• Work request 1: Rewrite the Seth Morgan biography starting at "- Died: October" and ending at "Frederick Morgan (father)", swapping "Maine" for "Vermont".
• Work request 2: List every school or university that the Seth Morgan biography says he attended.
• Work request 3: Write the next part of the biography of the novelist Seth Morgan, picking up after its final sentence.

• Document section:
= Beginning of Section =

- Born: Seth David Morgan April 4, 1949 New York City, U.S.
- Died: October 17, 1990 (aged 41) New Orleans, Louisiana, U.S.
- Resting place: Seaside Cemetery, Blue Hill, Maine, U.S.
- Occupation: Novelist
- Relatives: George Frederick Morgan (father)
- Writing career
- Notable work: Homeboy (1990)

= Seth Morgan (novelist) =

American novelist (1949–1990)

Seth David Morgan (April 4, 1949 – October 17, 1990) was an American novelist, who published one book, Homeboy (1990), and was working on a second novel when he died. He was Janis Joplin's fiancé at the time of her death in October 1970.

==Early life==
Morgan was the son of soap fortune heir and poet George Frederick Morgan, and Constance Canfield. The Esquire article, "Seth Morgan's Last Ride" (February 1, 1991), recounts Morgan's description of his mother and childhood: Morgan stated she was "an alcoholic beauty who drank herself to death in 1964", and he claimed that her coldness was to blame for his brother's suicide (by leaping to his death off the San Francisco-Oakland Bay Bridge). Morgan also believed that he inherited what he called his "addictive personality" from his alcoholic mother. He later said that he harbored intense bitterness towards women because of his mother's treatment of him and his siblings, and he spent years "planning the strategic degradation of women".

Morgan attended several elite private academies: St. Bernard's School in New York, from which he was expelled; Hotchkiss School in Connecticut, from which he was also expelled; The American School in Switzerland, from which he was also expelled; and The Butler Institute in Guadalajara, Mexico. He also briefly attended University of California Berkeley and received a trust fund income between US$26,000 and US$30,000 a year.

= End of Section =

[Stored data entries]

= Beginning of Section =

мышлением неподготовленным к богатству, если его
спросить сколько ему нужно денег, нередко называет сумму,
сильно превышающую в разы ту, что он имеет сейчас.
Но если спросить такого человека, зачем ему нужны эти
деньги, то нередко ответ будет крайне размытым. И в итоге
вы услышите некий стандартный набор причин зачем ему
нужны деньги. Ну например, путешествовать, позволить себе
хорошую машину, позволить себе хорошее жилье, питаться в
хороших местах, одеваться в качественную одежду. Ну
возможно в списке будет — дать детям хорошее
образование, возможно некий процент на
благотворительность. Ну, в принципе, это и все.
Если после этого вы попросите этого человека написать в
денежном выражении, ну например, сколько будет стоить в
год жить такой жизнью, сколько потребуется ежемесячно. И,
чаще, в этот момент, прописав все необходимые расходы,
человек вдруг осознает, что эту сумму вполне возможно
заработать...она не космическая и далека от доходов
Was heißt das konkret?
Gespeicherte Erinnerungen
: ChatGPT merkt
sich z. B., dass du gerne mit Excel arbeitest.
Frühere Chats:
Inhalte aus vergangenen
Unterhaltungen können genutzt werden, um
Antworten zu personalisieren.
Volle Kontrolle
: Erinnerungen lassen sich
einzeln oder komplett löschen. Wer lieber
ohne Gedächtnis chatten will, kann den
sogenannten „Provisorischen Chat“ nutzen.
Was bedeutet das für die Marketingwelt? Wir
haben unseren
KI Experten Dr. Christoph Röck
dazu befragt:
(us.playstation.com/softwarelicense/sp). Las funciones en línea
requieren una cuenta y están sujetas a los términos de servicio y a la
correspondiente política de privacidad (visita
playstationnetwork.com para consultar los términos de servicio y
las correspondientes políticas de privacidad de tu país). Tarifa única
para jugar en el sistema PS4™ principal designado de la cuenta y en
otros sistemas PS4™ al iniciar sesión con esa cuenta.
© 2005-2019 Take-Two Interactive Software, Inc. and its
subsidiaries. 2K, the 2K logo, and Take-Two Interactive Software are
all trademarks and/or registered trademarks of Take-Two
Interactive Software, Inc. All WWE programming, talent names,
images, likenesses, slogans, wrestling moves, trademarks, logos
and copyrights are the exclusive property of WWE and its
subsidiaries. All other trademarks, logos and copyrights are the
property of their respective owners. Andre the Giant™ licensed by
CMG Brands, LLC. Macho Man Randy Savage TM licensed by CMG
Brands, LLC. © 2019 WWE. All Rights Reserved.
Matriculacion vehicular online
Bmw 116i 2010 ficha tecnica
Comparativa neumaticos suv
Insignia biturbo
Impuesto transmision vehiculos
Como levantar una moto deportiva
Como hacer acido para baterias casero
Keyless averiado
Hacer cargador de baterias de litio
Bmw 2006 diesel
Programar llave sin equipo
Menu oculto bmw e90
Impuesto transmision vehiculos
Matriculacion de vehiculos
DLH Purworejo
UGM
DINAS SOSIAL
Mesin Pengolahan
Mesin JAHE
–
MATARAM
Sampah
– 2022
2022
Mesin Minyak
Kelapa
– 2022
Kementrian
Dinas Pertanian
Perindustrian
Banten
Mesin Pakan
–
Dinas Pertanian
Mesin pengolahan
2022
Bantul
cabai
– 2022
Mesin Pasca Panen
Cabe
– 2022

= End of Section =

• Exercise result 1:
- Died: October 17, 1990 (aged 41) New Orleans, Louisiana, U.S.
- Resting place: Seaside Cemetery, Blue Hill, Vermont, U.S.
- Occupation: Novelist
- Relatives: George Frederick Morgan (father)

• Exercise result 2:
St. Bernard's School in New York
Hotchkiss School in Connecticut
The American School in Switzerland
The Butler Institute in Guadalajara, Mexico
University of California Berkeley

• Exercise result 3:
==Relationship with Janis Joplin==
In 1970, Morgan dropped out of U.C. Berkeley. Later that year, he met singer Janis Joplin while allegedly delivering cocaine to her home in Marin County. The two began a relationship and became engaged. Their relationship became public knowledge in Joplin's obituary in TIME.

==Criminal record==
After Joplin's death, Morgan married a Sausalito waitress. She worked as a prostitute during their marriage, while Morgan acted as her pimp. The marriage was short-lived, and Morgan later claimed he had married the woman to prevent her from suing him after the two had been involved in a motorcycle accident that left her face partially paralyzed (a drunken Morgan had crashed his Harley into a house formerly owned by Jack London).

Morgan then moved to San Francisco, where he married for a second time, found work as a barker at strip clubs, and developed an addiction to heroin. To support his habit, he began committing armed robberies. During one robbery, Morgan pinned a victim's hand to the floor with a knife. In 1977, the police caught him committing a robbery, and he was sentenced to 30 months in prison. After his release, he went back to working in strip clubs.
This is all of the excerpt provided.